Sites of Transformation

By Anna Dowd

When visual artist David Tucker was introduced to ceramics 20 years ago, something about the direct contact between clay and hands just felt right.

“I’d worked with a number of materials including wax cast to bronze, cast polyurethane and wood, and found myself in overalls, gloves, facemasks, goggles and earmuffs wielding sharp, noisy, smelly dangerous tools.”

“Not good for the body and isolating for me from the material and the world.”

With clay, Tucker used both hands, no other tools were required and he could work from a room in his house, listening to music.

“I need a kiln to make the work go hard, but that’s all. Clay is a natural material, it is the earth.”

It’s these connections between the clay, the body, nature and creativity that are explored in his upcoming exhibition Sites of Transformation at Coffs Harbour Regional Gallery.

The award winning ceramicist says the human body has been a mainstay of his work for a long time, a subject that has a long lineage in sculpture, but in this exhibition, he extends his exploration.

“Some people might still see the body in these works, and I think that’s true, but they also relate to what humans make.

“Clay into pots, pots heated to make them hard, grain fermented in pots to make beer, water heated to make steam, the making of engines. Making is part of who we are, without our even noticing.”

The striking complimentary terracotta and ultramarine blue running through the pieces represent different levels of making.

“Terracotta is one of the ancient materials, and some of these pieces may relate to something archaeological we dig up but don’t know what it might be used for.

“The blue seems to relate to a different level of making, perhaps industrial, or maybe something to do with the mind.”

The alchemy involved in human creativity and indeed all natural processes is for Tucker well represented by forms like the humble leech, which during the wet summers on his property at Dundurrabin west of Coffs Harbour, are plentiful.

“They are such a minimalist life form, a sleek muscular tube really. Something goes in. Something happens, change occurs. Something comes out,” he points out.

“The leech is a stripped down metaphor for how existence  transforms something other than itself, into its own separate reality.”

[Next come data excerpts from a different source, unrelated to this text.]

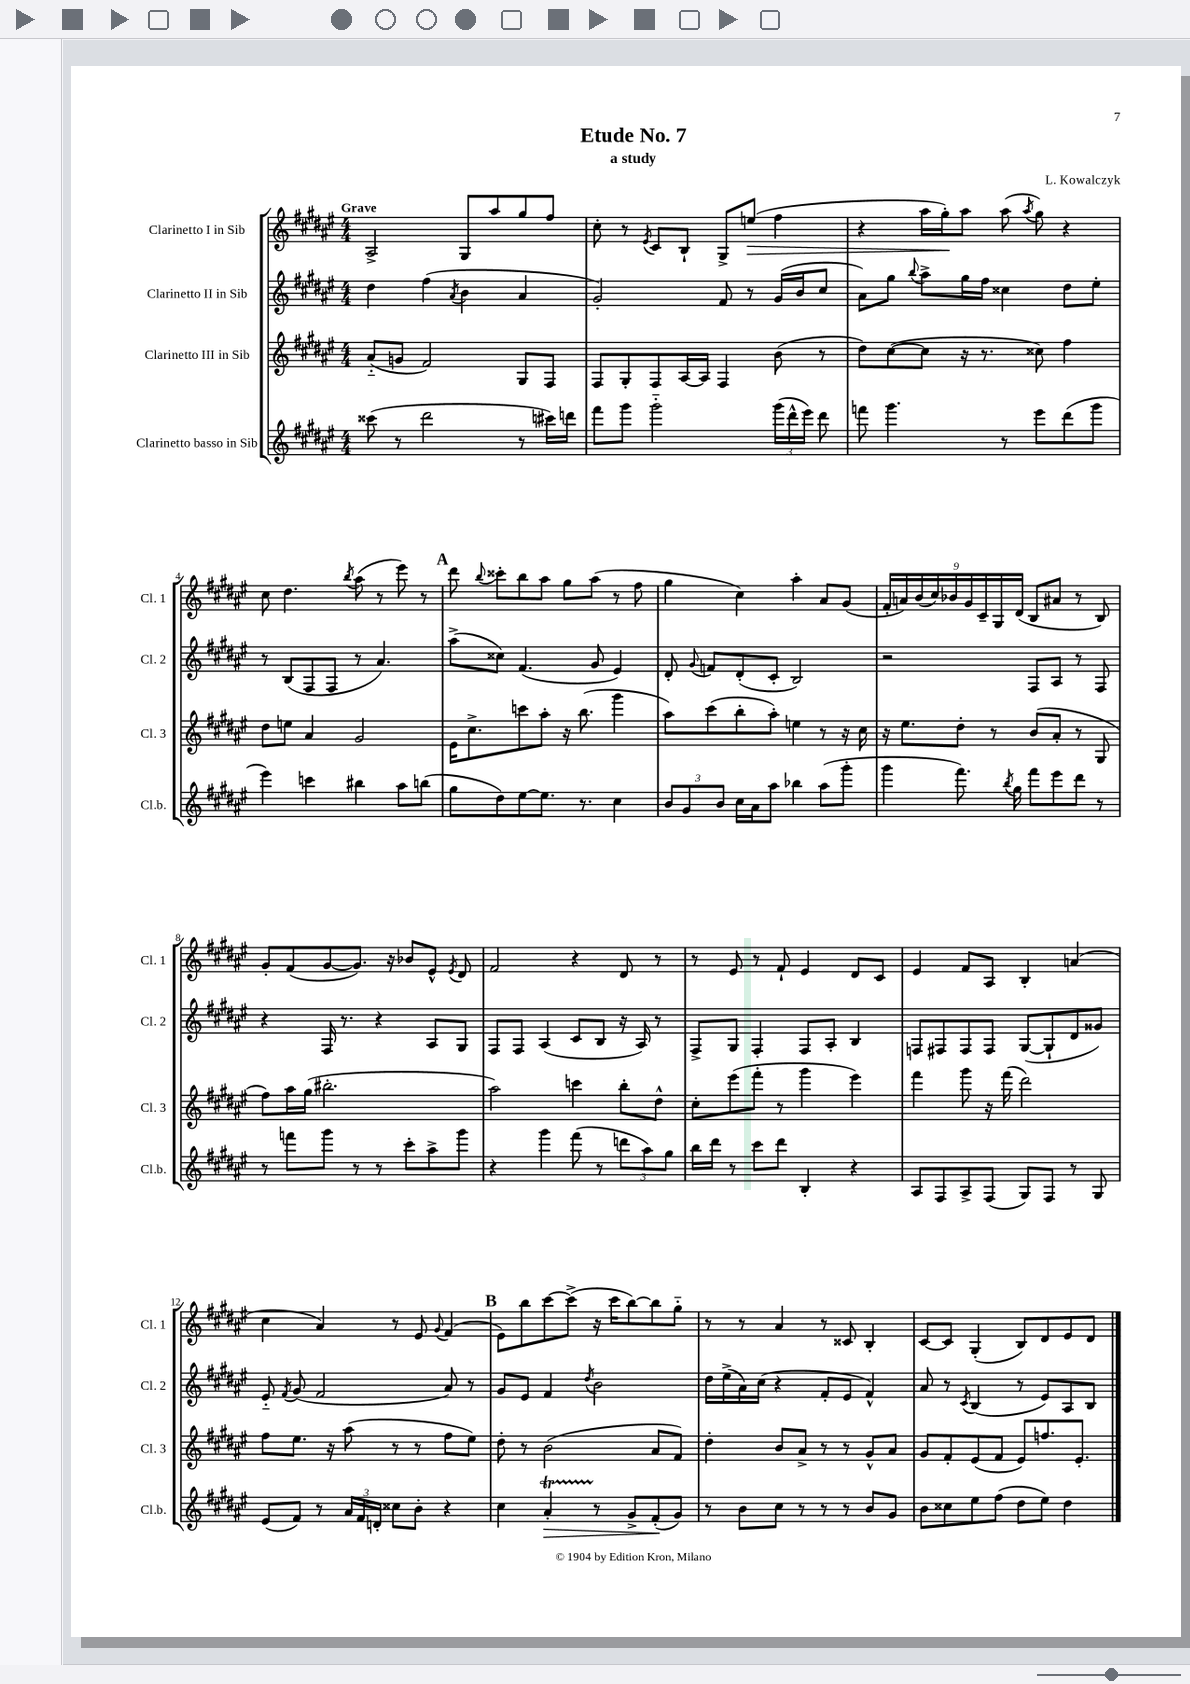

**kern	**kern	**kern	**kern
*staff4	*staff3	*staff2	*staff1
*clefG2	*clefG2	*clefG2	*clefG2
*k[f#c#g#d#a#e#]	*k[f#c#g#d#a#e#]	*k[f#c#g#d#a#e#]	*k[f#c#g#d#a#e#]
*M4/4	*M4/4	*M4/4	*M4/4
(8ccc##	(8a#'~	4dd#	2A#^
8r	8g	.	.
2ddd#	2f#)	(4ff#	.
.	.	8qa#	.
.	.	4b	8G#
.	.	.	8aa#
8r	8G#	4a#	8gg#
16ccc#)	8F#	.	8ff#
16ddd	.	.	.
=	=	=	=
8fff#	8F#	2g#')	8cc#'
8ggg#	8G#'	.	8r
.	.	.	8qe#
2ggg#'~	8F#	.	8c#
.	[16A#	.	8B`
.	16A#]	.	.
.	4F#	8f#	8G#^
.	.	8r	(8ee
(24ggg#	(8b	(16g#	4ff#
24ddd#^^	.	.	.
.	.	16b	.
24eee#)	.	.	.
8ddd#	8r	8cc#	.
=	=	=	=
8fff	8dd#)	8a#)	4r
4.ggg#	([8cc#	8gg#	.
.	.	8qqbb	.
.	8cc#]	8aa#^	16aa#
.	.	.	16gg#')
.	16r	16gg#	8aa#
.	8.r	16ff#	.
8r	.	4cc##	(8aa#
.	.	.	8qaa#
8eee#	8cc##)	.	8gg#)
(8ddd#	4ff#	8dd#	4r
8ggg#	.	8ee#'	.
=	=	=	=
4eee#)	8dd#	8r	8cc#
.	8ee	(8B	4.dd#
4ccc	4a#	8F#	.
.	.	8F#	.
.	.	.	8qbb
4bb#	2g#	8r	(8aa#
.	.	4.a#)	8r
8aa#	.	.	8eee#)
(8bb	.	.	8r
=	=	=	=
8gg#	16e#	(8aa#^	8ddd#
.	8.cc#^	.	.
.	.	.	8qqbb
8dd#)	.	8cc##)	8ccc##'
[8ee#	8ccc	(4.f#	8bb
8.ee#]	8aa#'	.	8aa#
.	16r	.	8gg#
8.r	(8.bb	.	.
.	.	8g#	(8aa#
4cc#	4ggg#	4e#)	8r
.	.	.	8ff#
=	=	=	=
12b	8aa#)	8d#'	4gg#
12g#	.	.	.
.	.	8qqg#	.
.	(8ccc#	8f	.
12b	.	.	.
16cc#	8bb'	(8d#'	4cc#)
16a#	.	.	.
8aa#	8aa#')	8c#'	.
4bb-	4ee	2B)	4aa#'
(8aa#	8r	.	8a#
8ggg#'	16r	.	(8g#
.	16cc#	.	.
=	=	=	=
4ggg#	16r	2r	18f#'
.	.	.	18a)
.	8.ee#	.	.
.	.	.	(18b
.	.	.	18cc#)
.	.	.	18b-
8.fff#)	8dd#'	.	.
.	.	.	18g#
.	.	.	18c#~
.	8r	.	.
.	.	.	18G#
8qbb	.	.	.
16gg#	.	.	.
.	.	.	(18d#
8fff#	(8b	8F#	8B
8eee#	8a#'	8A#	8a#
8ddd#	8r	8r	8r
8r	8G#	8F#	8B)
=	=	=	=
8r	8ff#)	4r	8g#'
8fff	16aa#	.	(8f#
.	(16gg#	.	.
8ggg#	2.bb#'	16F#	[8g#
.	.	8.r	.
8r	.	.	8.g#])
8r	.	4r	.
.	.	.	16r
8ccc#'	.	.	8b-
8aa#^	.	8A#	8e#^^
.	.	.	8qe#
8ggg#	.	8G#	8d#
=	=	=	=
4r	2aa#)	8F#	2f#
.	.	8F#	.
4ggg#	.	(4A#	.
(8fff#	4ccc	8c#	4r
8r	.	8B	.
12ddd	8bb'	16r	8d#
.	.	16A#)	.
12aa#)	.	.	.
.	8dd#^^	8r	8r
12gg#	.	.	.
=	=	=	=
16bb	8cc#'	8F#^	8r
16ddd#	.	.	.
8r	(8eee#	8G#	8e#
8ccc#	8fff#'	4F#'	8r
8ddd#	8r	.	8f#`
4B'	4ggg#	8F#	4e#
.	.	8A#'	.
4r	4eee#)	4B	8d#
.	.	.	8c#
=	=	=	=
8A#	4fff#	8F	4e#
8F#	.	8F#	.
8A#^	8ggg#	8F#	8f#
(8F#	16r	8F#	8A#
.	(16fff#	.	.
8G#)	2ddd#)	([8G#	4B'
8F#	.	8G#`]	.
8r	.	8d#	(4a
8G#	.	8g##)	.
=	=	=	=
(8e#	8ff#	8e#'~	4cc#
.	.	8qf#	.
8f#)	8.ee#	(8g#	.
8r	.	2f#	4a#)
.	16r	.	.
24a#	(8aa#	.	.
24f#	.	.	.
24d'	.	.	.
8cc##	8r	.	8r
8b'	8r	.	8e#
.	.	.	8qqg#
4r	8ff#	8a#)	(4f#
.	8ee#)	8r	.
=	=	=	=
4cc#	8dd#'	8g#	8e#)
.	8r	8e#	8bb
4a#'	(2b	4f#	[8ccc#
.	.	.	(8ccc#^]
.	.	8qdd#	.
8r	.	2b	16r
.	.	.	16ccc#
8g#^	.	.	[8bb)
(8f#'	8a#	.	8bb]
8g#)	8f#)	.	8gg#'~
=	=	=	=
8r	4dd#'	16dd#	8r
.	.	(16ee#^	.
8b	.	16a#)	8r
.	.	(16cc#	.
8cc#	8b	4r	4a#
8r	8a#^	.	.
8r	8r	8f#'	8r
8r	8r	8e#	8c##
8b	8g#^^	4f#^^)	4B'
8g#	8a#	.	.
=	=	=	=
8b	8g#	8a#	[8c#
8cc##	8f#'	8r	8c#]
.	.	8qc#	.
8ee#	(8e#	(4B	(4G#'
(8ff#	8f#	.	.
8dd#	8e#)	8r	8B)
8ee#)	8.ff	8e#)	8d#
4dd#	.	8A#	8e#
.	8.e#'	.	.
.	.	8B	8d#
==	==	==	==
*-	*-	*-	*-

The metaphors nature gives us for change and transformation map readily onto human artistic practice, something Tucker knows intimately as a dedicated visual artist of 40 years, and explores in these works.

“Something may catch our eye and or mind, which when sifted through a memory that surfaces, or something we’ve read or something someone has said, might, if we’re lucky morph into something that’s its own thing, that has its own simple but layered resonance.”